= Extracted text =
· · · · · · ·

India has the largest number of children with Thalassemia Major who need regular blood transfusion and 10,000-15,000 children having the blood disorder are born every year in the country, Union Health Minister Harsh Vardhan said Tuesday. Lauding the work of the Indian Red Cross Society at the inauguration of a Thalassemia Screening and Counselling Centre at its National Headquarters Blood Bank here, the minister said such initiatives "will enable us in educating the common people on prevention of this disease"
He said there are around 270 million Thalassemia patients in the world. "India has the largest number of children with Thalassemia Major in the world, about 1 to 1.5 lakh, and about 10,000-15,000 children having Thalassemia Major are born every year.

· · · · · · ·

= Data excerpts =
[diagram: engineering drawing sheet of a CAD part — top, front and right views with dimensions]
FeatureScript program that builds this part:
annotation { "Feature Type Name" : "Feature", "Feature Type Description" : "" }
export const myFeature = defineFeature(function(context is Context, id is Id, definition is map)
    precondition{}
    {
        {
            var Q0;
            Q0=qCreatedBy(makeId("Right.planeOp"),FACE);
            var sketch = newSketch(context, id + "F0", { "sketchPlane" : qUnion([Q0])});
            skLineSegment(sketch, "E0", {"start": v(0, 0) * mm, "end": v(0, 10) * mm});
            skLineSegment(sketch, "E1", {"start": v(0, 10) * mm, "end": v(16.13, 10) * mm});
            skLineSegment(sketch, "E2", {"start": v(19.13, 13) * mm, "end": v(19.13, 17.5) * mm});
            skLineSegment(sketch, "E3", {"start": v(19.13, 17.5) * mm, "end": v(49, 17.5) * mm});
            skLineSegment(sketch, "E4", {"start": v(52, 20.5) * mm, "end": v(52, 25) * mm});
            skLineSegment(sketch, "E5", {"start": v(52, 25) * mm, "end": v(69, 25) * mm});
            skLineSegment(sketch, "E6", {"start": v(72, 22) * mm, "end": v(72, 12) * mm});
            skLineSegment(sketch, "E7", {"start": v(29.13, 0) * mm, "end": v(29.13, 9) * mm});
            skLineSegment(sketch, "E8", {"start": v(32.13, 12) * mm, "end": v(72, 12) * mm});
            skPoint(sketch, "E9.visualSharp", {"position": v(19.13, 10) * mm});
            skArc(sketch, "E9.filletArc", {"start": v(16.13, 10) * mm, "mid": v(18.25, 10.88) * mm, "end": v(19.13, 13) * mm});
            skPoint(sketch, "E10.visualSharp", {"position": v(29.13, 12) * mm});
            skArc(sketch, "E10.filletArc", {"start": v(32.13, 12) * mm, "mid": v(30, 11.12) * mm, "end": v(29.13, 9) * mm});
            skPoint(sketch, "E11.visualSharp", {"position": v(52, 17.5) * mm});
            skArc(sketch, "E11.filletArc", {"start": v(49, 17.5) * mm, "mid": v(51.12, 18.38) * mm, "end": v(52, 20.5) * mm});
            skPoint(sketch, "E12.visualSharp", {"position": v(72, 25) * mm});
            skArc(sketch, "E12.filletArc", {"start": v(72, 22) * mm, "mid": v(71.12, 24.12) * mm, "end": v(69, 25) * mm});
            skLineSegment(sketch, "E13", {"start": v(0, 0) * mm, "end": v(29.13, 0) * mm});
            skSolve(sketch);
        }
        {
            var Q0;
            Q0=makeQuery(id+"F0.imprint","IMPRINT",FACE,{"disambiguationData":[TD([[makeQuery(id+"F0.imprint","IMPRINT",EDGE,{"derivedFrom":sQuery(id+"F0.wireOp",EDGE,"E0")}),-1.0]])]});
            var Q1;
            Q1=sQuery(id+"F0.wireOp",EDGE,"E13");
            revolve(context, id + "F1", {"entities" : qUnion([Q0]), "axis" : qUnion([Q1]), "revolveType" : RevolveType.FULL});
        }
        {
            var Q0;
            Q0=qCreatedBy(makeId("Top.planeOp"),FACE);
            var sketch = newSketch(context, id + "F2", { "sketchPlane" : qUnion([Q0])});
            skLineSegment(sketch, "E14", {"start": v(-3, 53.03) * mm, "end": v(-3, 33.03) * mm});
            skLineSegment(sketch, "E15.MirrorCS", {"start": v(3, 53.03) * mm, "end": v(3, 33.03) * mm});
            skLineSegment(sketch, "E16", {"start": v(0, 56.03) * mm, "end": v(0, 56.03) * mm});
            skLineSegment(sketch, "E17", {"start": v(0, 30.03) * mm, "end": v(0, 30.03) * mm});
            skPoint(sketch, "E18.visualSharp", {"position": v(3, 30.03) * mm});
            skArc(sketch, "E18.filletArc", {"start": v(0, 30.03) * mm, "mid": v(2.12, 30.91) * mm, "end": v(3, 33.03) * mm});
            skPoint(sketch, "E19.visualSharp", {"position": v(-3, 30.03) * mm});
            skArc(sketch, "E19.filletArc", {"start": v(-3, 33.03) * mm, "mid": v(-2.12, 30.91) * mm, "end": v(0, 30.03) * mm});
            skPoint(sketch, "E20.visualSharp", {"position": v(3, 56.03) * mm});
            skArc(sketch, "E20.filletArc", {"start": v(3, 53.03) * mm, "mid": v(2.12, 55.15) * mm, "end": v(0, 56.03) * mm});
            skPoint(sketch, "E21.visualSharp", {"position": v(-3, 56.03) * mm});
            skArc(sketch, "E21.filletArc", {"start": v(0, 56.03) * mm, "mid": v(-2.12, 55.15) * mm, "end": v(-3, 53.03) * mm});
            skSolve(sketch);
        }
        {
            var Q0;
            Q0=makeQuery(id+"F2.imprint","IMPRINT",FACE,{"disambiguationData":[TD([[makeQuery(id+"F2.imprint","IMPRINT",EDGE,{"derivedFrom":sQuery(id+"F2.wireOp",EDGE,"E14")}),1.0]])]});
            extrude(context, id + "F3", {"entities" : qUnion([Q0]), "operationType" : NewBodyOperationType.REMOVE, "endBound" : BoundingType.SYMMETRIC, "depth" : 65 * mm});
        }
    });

· · · · · · ·

= Task item =
Resume the report on Thalassemia in India, picking up right after its last sentence. The listing comes from a different source than the report.

= Response area =
"The only cure available for such children is bone marrow transplantation (BMT). However, BMT is difficult and not affordable by the parents of all these children. Therefore, the mainstay of treatment is repeated blood transfusions, followed by regular iron chelation therapy to remove the excessive iron overload, consequent to the multiple blood transfusions," he was quoted as saying in a statement. Vardhan said that this new initiative of IRCS will provide a golden opportunity to administer adequate therapy to those affected enabling them lead a better life and preventing the birth of children affected with hemoglobinopathies, through carrier screening, genetic counselling and prenatal diagnosis.
"This programme will aid in prevention of birth of children affected with hemoglobinopathies, through well-planned screening programmes, information dissemination and awareness generation activities and help avert the imminent threat of this genetic disorder turning into a major health problem. "With these progressive initiatives, we shall soon be able to achieve the New India being envisioned by the prime minister by 2022," he said.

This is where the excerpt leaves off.